A arte que representa a própria arte, como é em Paradjanov  -  A Celebração da Vida (ASTA Teatro/Covilhã). Inspirada em histórias do cineasta armênio Serjei Paradjanov, a peça leva o cinema em seu formato, com recursos audiovisuais. Quase que ritualística ao falar de amor. Além de ver e ouvir, ganha espaço até o cheirar. Brincando com a sinestesia para tratar de como sentir o amor, faz com que nos perguntamos: “como não enlouquecer nessa coisa de amar?”. Talvez uma resposta possível possa ser encontrada por meio do sofrimento do homem que perdeu duas esposas, mas que prefere abrir mão de qualquer malignidade, afinal, sua vingança é o amor.

 

Espetáculo Paradjanov - A celebração da vida, que abriu o Entrevero, dia 21 de outubro, no Theatro Treze de Maio.
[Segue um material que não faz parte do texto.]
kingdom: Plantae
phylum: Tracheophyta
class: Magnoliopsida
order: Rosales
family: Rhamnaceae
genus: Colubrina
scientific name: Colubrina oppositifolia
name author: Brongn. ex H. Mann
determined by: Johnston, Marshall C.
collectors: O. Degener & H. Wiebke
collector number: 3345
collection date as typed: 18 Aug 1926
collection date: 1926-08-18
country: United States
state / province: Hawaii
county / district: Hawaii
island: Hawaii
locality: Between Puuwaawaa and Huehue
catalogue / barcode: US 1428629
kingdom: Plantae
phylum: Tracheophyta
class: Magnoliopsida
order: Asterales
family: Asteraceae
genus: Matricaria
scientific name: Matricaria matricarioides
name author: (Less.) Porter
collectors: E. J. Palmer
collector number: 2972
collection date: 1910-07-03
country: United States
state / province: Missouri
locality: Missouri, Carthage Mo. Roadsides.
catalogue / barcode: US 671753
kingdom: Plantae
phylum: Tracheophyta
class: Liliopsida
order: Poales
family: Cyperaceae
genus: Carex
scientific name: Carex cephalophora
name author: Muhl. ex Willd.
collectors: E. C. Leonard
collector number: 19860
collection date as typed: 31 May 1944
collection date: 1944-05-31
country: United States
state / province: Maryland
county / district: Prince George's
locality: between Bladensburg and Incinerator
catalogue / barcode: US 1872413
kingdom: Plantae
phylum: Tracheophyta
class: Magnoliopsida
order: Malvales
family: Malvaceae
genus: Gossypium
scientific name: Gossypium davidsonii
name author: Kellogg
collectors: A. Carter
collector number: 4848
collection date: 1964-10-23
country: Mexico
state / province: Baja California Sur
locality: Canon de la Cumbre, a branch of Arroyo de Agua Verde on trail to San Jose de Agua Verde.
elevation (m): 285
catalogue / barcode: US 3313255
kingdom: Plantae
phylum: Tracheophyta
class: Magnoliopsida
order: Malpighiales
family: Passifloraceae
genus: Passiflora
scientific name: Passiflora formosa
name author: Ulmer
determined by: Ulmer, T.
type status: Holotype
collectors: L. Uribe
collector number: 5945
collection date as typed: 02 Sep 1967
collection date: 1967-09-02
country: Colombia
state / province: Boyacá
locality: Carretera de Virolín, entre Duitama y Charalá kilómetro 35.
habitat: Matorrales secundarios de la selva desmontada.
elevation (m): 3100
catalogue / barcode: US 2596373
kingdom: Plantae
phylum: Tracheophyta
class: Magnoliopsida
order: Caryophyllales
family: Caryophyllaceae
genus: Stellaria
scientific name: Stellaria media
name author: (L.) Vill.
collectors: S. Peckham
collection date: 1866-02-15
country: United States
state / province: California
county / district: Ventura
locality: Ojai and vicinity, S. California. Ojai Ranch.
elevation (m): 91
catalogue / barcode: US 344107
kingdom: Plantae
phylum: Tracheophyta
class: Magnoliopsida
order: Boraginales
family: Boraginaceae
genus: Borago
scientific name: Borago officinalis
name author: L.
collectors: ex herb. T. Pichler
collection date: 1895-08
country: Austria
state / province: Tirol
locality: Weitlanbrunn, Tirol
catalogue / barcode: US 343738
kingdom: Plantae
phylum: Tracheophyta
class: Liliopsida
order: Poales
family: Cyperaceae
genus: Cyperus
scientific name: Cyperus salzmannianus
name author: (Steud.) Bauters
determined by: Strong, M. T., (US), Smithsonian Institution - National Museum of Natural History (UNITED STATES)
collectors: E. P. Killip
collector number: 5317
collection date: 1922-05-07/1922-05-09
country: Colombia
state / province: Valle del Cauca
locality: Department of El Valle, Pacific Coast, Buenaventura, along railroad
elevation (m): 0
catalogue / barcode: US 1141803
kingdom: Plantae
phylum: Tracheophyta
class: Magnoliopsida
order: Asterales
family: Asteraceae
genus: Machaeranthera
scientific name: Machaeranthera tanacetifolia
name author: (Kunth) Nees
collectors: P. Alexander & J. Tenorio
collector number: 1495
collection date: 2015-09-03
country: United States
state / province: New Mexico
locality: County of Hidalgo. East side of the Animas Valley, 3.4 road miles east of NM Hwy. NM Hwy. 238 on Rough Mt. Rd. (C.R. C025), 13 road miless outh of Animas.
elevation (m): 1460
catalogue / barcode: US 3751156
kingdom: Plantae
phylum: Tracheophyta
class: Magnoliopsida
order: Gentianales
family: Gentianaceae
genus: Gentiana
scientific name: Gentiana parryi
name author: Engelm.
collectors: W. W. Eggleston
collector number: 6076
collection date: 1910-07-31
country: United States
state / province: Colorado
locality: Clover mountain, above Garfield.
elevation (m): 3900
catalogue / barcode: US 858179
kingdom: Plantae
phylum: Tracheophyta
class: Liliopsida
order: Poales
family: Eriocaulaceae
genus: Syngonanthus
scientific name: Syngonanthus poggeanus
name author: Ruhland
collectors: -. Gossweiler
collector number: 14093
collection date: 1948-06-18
Foto: Pablo Furlanetto//BOCA Jornalismo.

 

E o que o amor não é se descreve em Amores aos Montes (Teatro Por Que Não?). O espetáculo ganhou vida duas vezes durante o festival, na UFSM e na Praça dos Bombeiros. Quem conhece o Por Que Não? conhece a Amores e sua ludicidade para encarnar situações em que se ama — ou desama. Mais do que mostrar o amor ou a falta dele, Amores aos Montes diz que não precisamos entender para sentir. Afinal, não precisamos moralizar nossos sentimentos.

 

Amores Aos Montes, dia 27 de outubro, no campus da UFSM. Foto: Walesca Timmen

 

A hiper-valorização da moral é a circunstância que envolve Os Sete Gatinhos. A peça escrita por Nelson Rodrigues foi apresentada pela Cia. Retalhos de Teatro. O peso que se dá aos valores “puros” é contraditório diante da ruína moral que vivem os personagens. Justifica-se, contudo, quando se aplica a lógica de valorizar aquilo alheio ao que se tem. O único espetáculo do Festival com classificação para maiores de idade levou ao palco inquietação —  que pode até ter aparecido como riso ou amor. Essa peça, contudo, perturba e faz refletir sobre o que pode de fato ser moralmente santo diante da indecência profana.

 

Os Sete Gatinhos, que aconteceu dia 26 de Outubro, no Theatro Treze de Maio. Foto: Walesca Timmen

 

Já sem pregar moral, mas longe de tal indecência, Alguém me sabe dizer se o meu chapéu está bem posto? (Folha de Medronho, Loulé) coloca no palco uma técnica Assistente de Higiene e Limpeza ponderando aleatoriedades. A personagem troca sua ideia nonsense com animais de estimação, que são seus interlocutores. Em algum momento, diante dos pensamentos em voz alta, a carapuça — ou melhor — o chapéu há de servir. Mas sem moralismo. Só podemos refletir: será que está bem posto?

 

Espetáculo Alguém me sabe dizer se o meu chapéu está bem posto?, que fechou o Entrevero dia 28 de Outubro, no Theatro Treze de Maio. Foto: Dartanhan Baldez Figueiredo.

 

Hoje há ignorância, exposta ou não por sete gatos. Há ódio na crueldade cômica do palhaço, assim como existe — porém sem jocosidade — nas vozes da rua que esbravejam contra o outro que tenta resistir. 

 

No Entrevero, contudo, o ódio teve sua deposição. Ao vingar-se, o Festival de todos ensinou que, como Paradjnov, nossa vingança deve ser o amor. Enfrentamos tempos de ódio. É um alento, o teatro. Como uma lógica aristotélica, um elemento condiciona o outro. E assim: se teatro, então resistência.